TESS NEWTON CAIN |
Our thoughts and best wishes are with the people of Tonga at this time.
Tonga rocked by volcanic explosion and tsunami
The Kingdom of Tonga remains cut off from the rest of the world following a huge volcanic explosion on Saturday evening. The impacts of the eruption and the tsunami that followed were felt across the globe.
The undersea fibre optic cable that carries Tonga’s communications capacity has been broken in two places and it could be weeks before it can be repaired. There are unconfirmed reports of three fatalities. However, there has still been no word from some of the outer islands, particularly in the Ha’apai region. Reports from the main island of Tongatapu indicate that there has been serious damage to infrastructure.
The government of Tonga has declared a State of Emergency. The governments of Australia and New Zealand have each promised to assist the government of Tonga if and when requests are received. Other countries such as Israel and China have also pledged aid and financial assistance.
Fiji Prime Minister hospitalised in Australia
Fiji’s Prime Minister, Josaiah Voreqe Bainimarama, is recovering in hospital in Melbourne after undergoing major heart surgery. This was revealed by the Attorney-General and acting PM, Aiyaz Sayed-Khaiyum, in a media conference at the weekend. It comes further to a great deal of speculation as to the state of the PM’s health after he failed to visit areas of Fiji affected by Tropical Cyclone Cody.

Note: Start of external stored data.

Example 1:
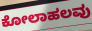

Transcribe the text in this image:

ಕೋಲಾಹಲವು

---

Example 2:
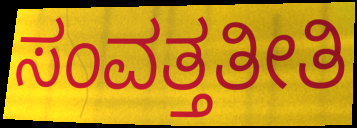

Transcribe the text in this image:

ಸಂವತ್ತತೀತಿ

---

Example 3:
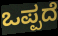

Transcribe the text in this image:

ಒಪ್ಪದೆ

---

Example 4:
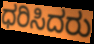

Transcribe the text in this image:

ಧರಿಸಿದರು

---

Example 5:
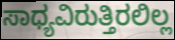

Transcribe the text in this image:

ಸಾಧ್ಯವಿರುತ್ತಿರಲಿಲ್ಲ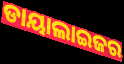
ଡାୟାଲାଇଜରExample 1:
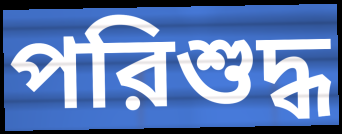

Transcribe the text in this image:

পরিশুদ্ধ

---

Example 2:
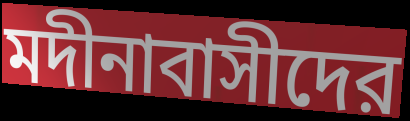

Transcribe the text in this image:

মদীনাবাসীদের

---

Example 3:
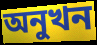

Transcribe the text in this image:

অনুখন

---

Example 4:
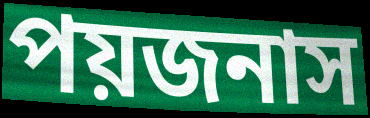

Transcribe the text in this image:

পয়জনাস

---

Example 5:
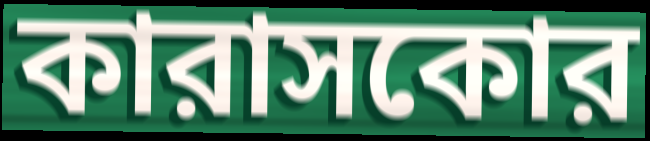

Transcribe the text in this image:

কারাসকোরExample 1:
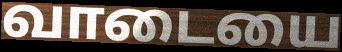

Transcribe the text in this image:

வாடையை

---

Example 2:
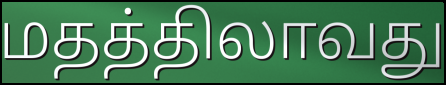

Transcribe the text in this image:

மதத்திலாவது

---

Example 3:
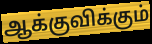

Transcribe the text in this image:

ஆக்குவிக்கும்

The Attorney-General informed the Fijian media that the Prime Minister is recovering well and will be back at work in March.
The apparent secrecy around the PM’s whereabouts and health status has been criticised by the leader of the People’s Alliance Party, Sitiveni Rabuka. It comes at a critical juncture as Fiji heads to elections later this year. It also highlights the lack of succession planning in the ranks of the Fiji First party should Bainimarama step away from the leadership.

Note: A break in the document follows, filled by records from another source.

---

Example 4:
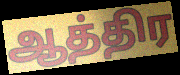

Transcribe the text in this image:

ஆத்திர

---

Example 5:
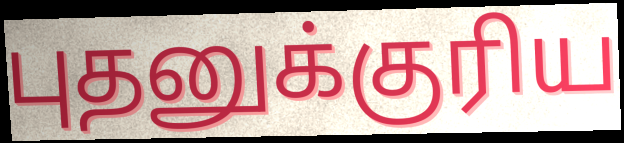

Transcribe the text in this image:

புதனுக்குரிய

Pacific Islands Forum Leaders’ meeting delayed
Unsurprisingly, the meeting of Pacific Islands Forum Leaders that was scheduled for February has been delayed. It is now expected to be held during April. This decision comes as the number of COVID-19 infections in Fiji continues to rise, with the Omicron variant now established in the community.

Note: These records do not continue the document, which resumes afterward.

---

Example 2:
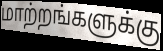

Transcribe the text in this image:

மாற்றங்களுக்கு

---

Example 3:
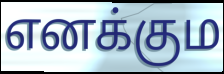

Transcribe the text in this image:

எனக்கும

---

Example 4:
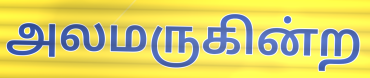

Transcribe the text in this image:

அலமருகின்ற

The February meeting was intended to be an in-person event. It was the last best chance to persuade the Micronesian countries (Federated States of Micronesia, Kiribati, Nauru, Palau and the Republic of Marshall Islands) to remain within the PIF. They announced that they would withdraw when their preferred candidate for the position of Secretary-General was rejected in early 2021. The twelve-month notice period of their notification to quit is close to its expiry.
Whilst there has been much back-channel diplomacy and efforts to convince the Micronesians to remain within the fold, there has been very little evidence that this has been effective.
European Union takes aim at Vanuatu’s passport sales schemes
The EU has tabled a proposal to partially suspend visa-free entry for holders of Vanuatu passports issued since 2015. This comes after several warnings to the Vanuatu authorities about the processes that are used to vet applicants to citizenship by investment schemes.
The Vanuatu government has convened a task force to work with the EU to see off this threat to what has become a huge revenue earner for the country. In the final quarter of last year, receipts from the schemes amounted to 35% of revenue collected. The availability of visa-free entry to Europe is considered to be part of the appeal of holding a Vanuatu passport.
The EU’s move has drawn criticism from supporters of the schemes who argue that there are other programs of this type that operate elsewhere in the world that are much more problematic than the ones that Vanuatu runs.
Tess Newton Cain is an Adjunct Associate Professor at the Griffith Asia Institute and project lead of the Pacific Hub.